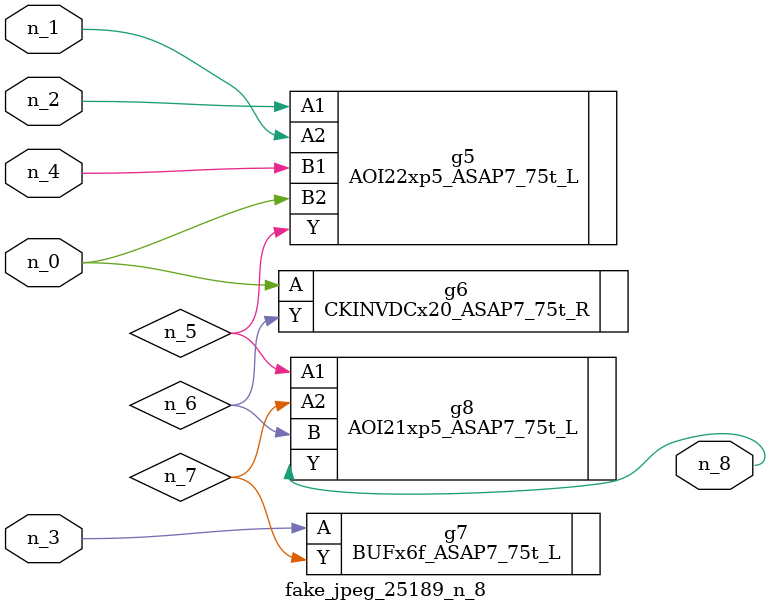
<source format=v>
module fake_jpeg_25189_n_8 (n_3, n_2, n_1, n_0, n_4, n_8);

input n_3;
input n_2;
input n_1;
input n_0;
input n_4;

output n_8;

wire n_6;
wire n_5;
wire n_7;

AOI22xp5_ASAP7_75t_L g5 ( 
.A1(n_2),
.A2(n_1),
.B1(n_4),
.B2(n_0),
.Y(n_5)
);

CKINVDCx20_ASAP7_75t_R g6 ( 
.A(n_0),
.Y(n_6)
);

BUFx6f_ASAP7_75t_L g7 ( 
.A(n_3),
.Y(n_7)
);

AOI21xp5_ASAP7_75t_L g8 ( 
.A1(n_5),
.A2(n_7),
.B(n_6),
.Y(n_8)
);


endmodule
</source>
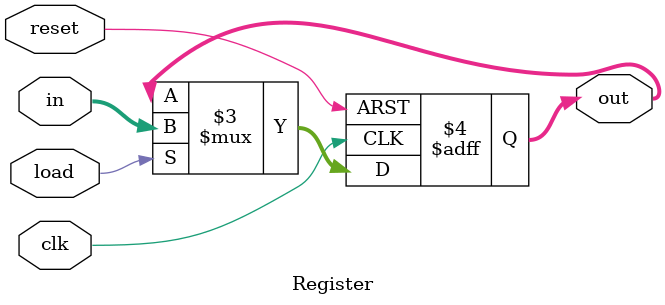
<source format=sv>


module Register(in, out, load, clk, reset);
	parameter k = 16;

	input logic [k-1:0] in;
	input logic load;
	input logic clk;
	input logic reset;

	output logic [k-1:0] out;

	always_ff @(posedge clk, negedge reset) begin
		if (reset == 1'b0) begin
			out <= 0;
		end else begin
			out <= load ? in : out;
		end
	end

endmodule
</source>
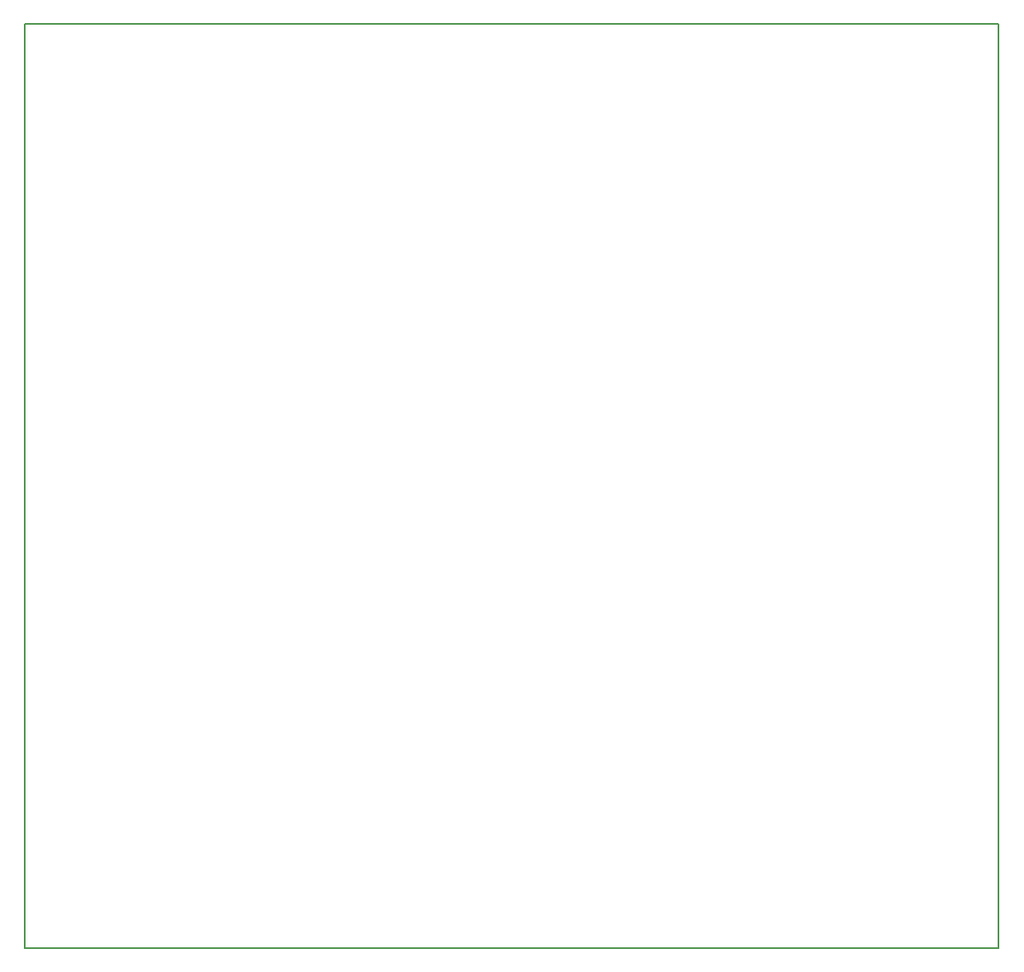
<source format=gm1>
G04 #@! TF.FileFunction,Profile,NP*
%FSLAX46Y46*%
G04 Gerber Fmt 4.6, Leading zero omitted, Abs format (unit mm)*
G04 Created by KiCad (PCBNEW 4.0.2-stable) date 5/28/2016 11:57:46 PM*
%MOMM*%
G01*
G04 APERTURE LIST*
%ADD10C,0.127000*%
G04 APERTURE END LIST*
D10*
X140000000Y-80000000D02*
X40000000Y-80000000D01*
X140000000Y-175000000D02*
X140000000Y-80000000D01*
X40000000Y-175000000D02*
X140000000Y-175000000D01*
X40000000Y-80000000D02*
X40000000Y-175000000D01*
M02*

</source>
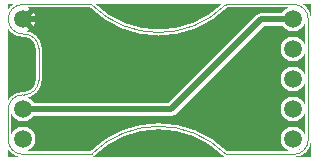
<source format=gbr>
%FSLAX34Y34*%
%MOMM*%
%LNSILK_TOP*%
G71*
G01*
%ADD10C, 2.10*%
%ADD11C, 1.10*%
%ADD12C, 0.50*%
%ADD13C, 1.50*%
%ADD14C, 0.10*%
%LPD*%
G36*
X0Y1000000D02*
X257000Y1000000D01*
X257000Y870000D01*
X0Y870000D01*
X0Y1000000D01*
G37*
%LPC*%
X13099Y986634D02*
G54D10*
D03*
X13097Y910431D02*
G54D10*
D03*
X13097Y885031D02*
G54D10*
D03*
X241697Y986631D02*
G54D10*
D03*
X241697Y961231D02*
G54D10*
D03*
X241697Y935831D02*
G54D10*
D03*
X241697Y910431D02*
G54D10*
D03*
X241697Y885031D02*
G54D10*
D03*
G54D11*
X241697Y986631D02*
X214709Y986631D01*
X138509Y910431D01*
X13097Y910431D01*
G54D12*
G75*
G01X12702Y999334D02*
G03X400Y987031I0J-12303D01*
G01*
G54D12*
G75*
G01X254397Y987028D02*
G03X242094Y999331I-12303J0D01*
G01*
G54D12*
G75*
G01X242094Y872331D02*
G03X254397Y884634I0J12303D01*
G01*
G54D12*
G75*
G01X397Y884634D02*
G03X12700Y872331I12303J0D01*
G01*
G54D12*
G75*
G01X71106Y998999D02*
G03X184482Y998999I56688J56689D01*
G01*
G54D12*
G75*
G01X184482Y872663D02*
G03X71106Y872663I-56688J-56688D01*
G01*
G54D12*
X12702Y999334D02*
X70772Y999334D01*
X71106Y998999D01*
G54D12*
X242094Y999331D02*
X184814Y999331D01*
X184482Y998999D01*
G54D12*
X254397Y987028D02*
X254397Y884634D01*
G54D12*
X242094Y872331D02*
X184814Y872331D01*
X184482Y872663D01*
G54D12*
X12700Y872331D02*
X70774Y872331D01*
X71106Y872663D01*
G54D12*
G75*
G01X400Y986634D02*
G03X12702Y974331I12302J0D01*
G01*
G54D12*
G75*
G01X26194Y962025D02*
G03X13891Y974328I-12303J0D01*
G01*
G54D12*
G75*
G01X13891Y922734D02*
G03X26194Y935038I0J12304D01*
G01*
G54D12*
X12702Y974331D02*
X13888Y974331D01*
X13891Y974328D01*
G54D12*
X26194Y962025D02*
X26194Y935038D01*
G54D12*
G75*
G01X12700Y922734D02*
G03X397Y910431I0J-12303D01*
G01*
G54D12*
X13891Y922734D02*
X12700Y922734D01*
G54D12*
X397Y884634D02*
X397Y910431D01*
%LPD*%
G54D12*
G36*
X13099Y989134D02*
X24099Y989134D01*
X24099Y984134D01*
X13099Y984134D01*
X13099Y989134D01*
G37*
G36*
X14867Y988402D02*
X22645Y980623D01*
X19110Y977088D01*
X11332Y984866D01*
X14867Y988402D01*
G37*
G36*
X11332Y988402D02*
X19110Y996180D01*
X22645Y992644D01*
X14867Y984866D01*
X11332Y988402D01*
G37*
X13099Y986634D02*
G54D13*
D03*
X13097Y910431D02*
G54D13*
D03*
X13097Y885031D02*
G54D13*
D03*
X241697Y986631D02*
G54D13*
D03*
X241697Y961231D02*
G54D13*
D03*
X241697Y935831D02*
G54D13*
D03*
X241697Y910431D02*
G54D13*
D03*
X241697Y885031D02*
G54D13*
D03*
G54D12*
X241697Y986631D02*
X214709Y986631D01*
X138509Y910431D01*
X13097Y910431D01*
G54D14*
G75*
G01X12702Y999334D02*
G03X400Y987031I0J-12303D01*
G01*
G54D14*
G75*
G01X254397Y987028D02*
G03X242094Y999331I-12303J0D01*
G01*
G54D14*
G75*
G01X242094Y872331D02*
G03X254397Y884634I0J12303D01*
G01*
G54D14*
G75*
G01X397Y884634D02*
G03X12700Y872331I12303J0D01*
G01*
G54D14*
G75*
G01X71106Y998999D02*
G03X184482Y998999I56688J56689D01*
G01*
G54D14*
G75*
G01X184482Y872663D02*
G03X71106Y872663I-56688J-56688D01*
G01*
G54D14*
X12702Y999334D02*
X70772Y999334D01*
X71106Y998999D01*
G54D14*
X242094Y999331D02*
X184814Y999331D01*
X184482Y998999D01*
G54D14*
X254397Y987028D02*
X254397Y884634D01*
G54D14*
X242094Y872331D02*
X184814Y872331D01*
X184482Y872663D01*
G54D14*
X12700Y872331D02*
X70774Y872331D01*
X71106Y872663D01*
G54D14*
G75*
G01X400Y986634D02*
G03X12702Y974331I12302J0D01*
G01*
G54D14*
G75*
G01X26194Y962025D02*
G03X13891Y974328I-12303J0D01*
G01*
G54D14*
G75*
G01X13891Y922734D02*
G03X26194Y935038I0J12304D01*
G01*
G54D14*
X12702Y974331D02*
X13888Y974331D01*
X13891Y974328D01*
G54D14*
X26194Y962025D02*
X26194Y935038D01*
G54D14*
G75*
G01X12700Y922734D02*
G03X397Y910431I0J-12303D01*
G01*
G54D14*
X13891Y922734D02*
X12700Y922734D01*
G54D14*
X397Y884634D02*
X397Y910431D01*
M02*

</source>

##############################

> TASK ITEM
Show, from the entries above, every line that includes the string "load".

> EXPECTED ANSWER
module Register(in, out, load, clk, reset);
	input logic load;
			out <= load ? in : out;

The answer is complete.